Help for package OTclust

Title:

Mean Partition, Uncertainty Assessment, Cluster Validation and Visualization Selection for Cluster Analysis

Version:

1.0.6

Author:

Lixiang Zhang [aut, cre], Beomseok Seo [aut], Lin Lin [aut], Jia Li [aut]

Maintainer:

Lixiang Zhang <phoelief@gmail.com>

Description:

Providing mean partition for ensemble clustering by optimal transport alignment(OTA), uncertainty measures for both partition-wise and cluster-wise assessment and multiple visualization functions to show uncertainty, for instance, membership heat map and plot of covering point set.
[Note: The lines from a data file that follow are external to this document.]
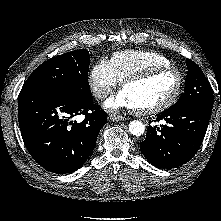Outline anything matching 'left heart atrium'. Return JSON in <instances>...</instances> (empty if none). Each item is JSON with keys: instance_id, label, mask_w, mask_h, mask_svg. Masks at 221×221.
<instances>
[{"instance_id": "left-heart-atrium-1", "label": "left heart atrium", "mask_w": 221, "mask_h": 221, "mask_svg": "<svg viewBox=\"0 0 221 221\" xmlns=\"http://www.w3.org/2000/svg\"><path fill=\"white\" fill-rule=\"evenodd\" d=\"M105 106L111 110H119V109H132L136 110L133 103L130 101L128 96L120 91L116 95L112 96L105 102Z\"/></svg>"}]
</instances>
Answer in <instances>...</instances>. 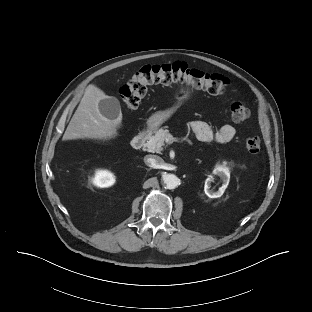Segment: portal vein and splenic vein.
Masks as SVG:
<instances>
[{"instance_id":"18ae733b","label":"portal vein and splenic vein","mask_w":312,"mask_h":312,"mask_svg":"<svg viewBox=\"0 0 312 312\" xmlns=\"http://www.w3.org/2000/svg\"><path fill=\"white\" fill-rule=\"evenodd\" d=\"M173 139H174L173 136L169 134L168 137L166 138V141L171 143L173 142Z\"/></svg>"}]
</instances>
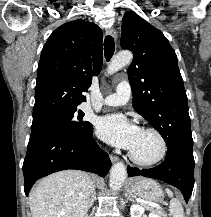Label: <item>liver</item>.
I'll use <instances>...</instances> for the list:
<instances>
[{
  "instance_id": "6515ba94",
  "label": "liver",
  "mask_w": 211,
  "mask_h": 217,
  "mask_svg": "<svg viewBox=\"0 0 211 217\" xmlns=\"http://www.w3.org/2000/svg\"><path fill=\"white\" fill-rule=\"evenodd\" d=\"M93 189L88 173L64 170L51 174L30 192L32 217H86Z\"/></svg>"
}]
</instances>
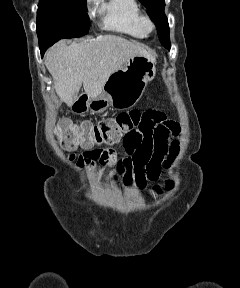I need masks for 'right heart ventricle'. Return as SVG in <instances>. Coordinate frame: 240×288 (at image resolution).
I'll use <instances>...</instances> for the list:
<instances>
[{
  "instance_id": "obj_1",
  "label": "right heart ventricle",
  "mask_w": 240,
  "mask_h": 288,
  "mask_svg": "<svg viewBox=\"0 0 240 288\" xmlns=\"http://www.w3.org/2000/svg\"><path fill=\"white\" fill-rule=\"evenodd\" d=\"M99 14L106 30L134 38L145 37L138 24L141 7L137 0H102Z\"/></svg>"
}]
</instances>
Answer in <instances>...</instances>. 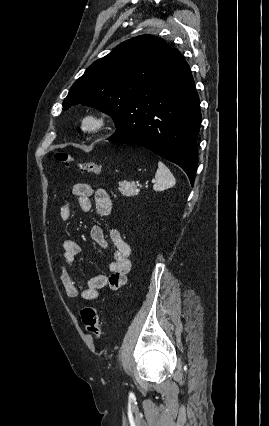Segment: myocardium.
<instances>
[{
  "mask_svg": "<svg viewBox=\"0 0 269 426\" xmlns=\"http://www.w3.org/2000/svg\"><path fill=\"white\" fill-rule=\"evenodd\" d=\"M109 123L108 116L102 112H89L82 121L81 127L88 133H97L104 130Z\"/></svg>",
  "mask_w": 269,
  "mask_h": 426,
  "instance_id": "obj_1",
  "label": "myocardium"
}]
</instances>
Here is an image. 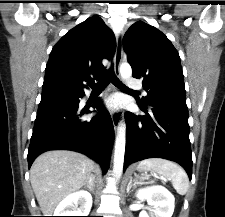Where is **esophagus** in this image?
<instances>
[{
    "instance_id": "obj_1",
    "label": "esophagus",
    "mask_w": 225,
    "mask_h": 217,
    "mask_svg": "<svg viewBox=\"0 0 225 217\" xmlns=\"http://www.w3.org/2000/svg\"><path fill=\"white\" fill-rule=\"evenodd\" d=\"M122 40H123V33L120 32L117 35L116 52L114 57V71L117 76L120 75V64L122 61V53H123ZM111 118H112V122H113V126L115 130H117L120 123L121 114L119 112H113L111 114Z\"/></svg>"
}]
</instances>
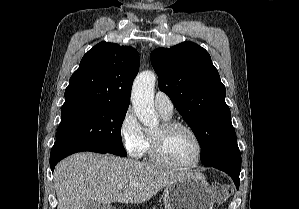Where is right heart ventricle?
Wrapping results in <instances>:
<instances>
[{
	"instance_id": "obj_1",
	"label": "right heart ventricle",
	"mask_w": 299,
	"mask_h": 209,
	"mask_svg": "<svg viewBox=\"0 0 299 209\" xmlns=\"http://www.w3.org/2000/svg\"><path fill=\"white\" fill-rule=\"evenodd\" d=\"M164 119L169 120L170 118L164 117ZM144 153H148L150 155V139L147 137V144L145 146Z\"/></svg>"
}]
</instances>
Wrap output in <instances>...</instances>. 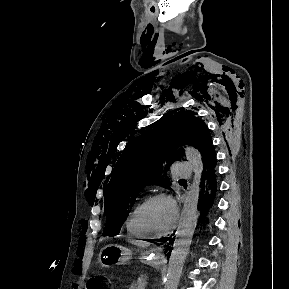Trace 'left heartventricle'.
<instances>
[{"label":"left heart ventricle","mask_w":289,"mask_h":289,"mask_svg":"<svg viewBox=\"0 0 289 289\" xmlns=\"http://www.w3.org/2000/svg\"><path fill=\"white\" fill-rule=\"evenodd\" d=\"M174 217L173 207L167 200L152 202L143 212V224L152 231L161 232L166 230Z\"/></svg>","instance_id":"b2bd125f"}]
</instances>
A partition refers to an overall clustering result. Jia Li, Beomseok Seo, and Lin Lin (2019) <doi:10.1002/sam.11418>. Lixiang Zhang, Lin Lin, and Jia Li (2020) <doi:10.1093/bioinformatics/btaa165>.

Depends:

R (≥ 3.5.0)

License:

GPL-2 | GPL-3 [expanded from: GPL (≥ 2)]

Encoding:

UTF-8

LazyData:

true

RoxygenNote:

7.1.2

Suggests:

knitr, rmarkdown, tsne, umap, HDclust, dbscan, flexclust, mclust

VignetteBuilder:

knitr

LinkingTo:

Rcpp

Imports:

Rcpp, ggplot2, RColorBrewer, magrittr, class

NeedsCompilation:

yes

Packaged:

2023-10-06 06:49:34 UTC; zhanglixiang

Repository:

CRAN

Date/Publication:

2023-10-06 14:40:07 UTC

CPS Analysis on a collection of clustering results

Description

Covering Point Set Analysis of given clustering results. It conducts alignment among different results and then calculates the covering point set. The return contains several statistics which can be directly used as input for mplot or cplot. By using this function you can design your own workflow instead of using clustCPS, see vignette for more details.

Usage

CPS(ref, vis, pert)

Arguments

ref

– the reference clustering result in a vector, the first cluster is labeled as 1.

vis

– the visualization coordinates in a numeric matrix of two columns.

pert

– a collection of clustering results in a matrix format, each column represents one clustering result.

Value

a list used for mplot or cplot, in which tight_all is the overall tightness, member is the matrix used for the membership heat map, set is the matrix for the covering point set plot, tight is the vector of cluster-wise tightness, vis is the visualization coordinates, ref is the reference labels and topo is the topological relationship between clusters for point-wise uncertainty assessment.

Examples

# CPS analysis on selection of visualization methods
data(vis_pollen)
k1=kmeans(vis_pollen$vis,max(vis_pollen$ref))$cluster
k2=kmeans(vis_pollen$vis,max(vis_pollen$ref))$cluster
k=cbind(as.matrix(k1,ncol=1),as.matrix(k2,ncol=1))
c=CPS(vis_pollen$ref, vis_pollen$vis, pert=k)
# visualization of the results
mplot(c,2)
cplot(c,2)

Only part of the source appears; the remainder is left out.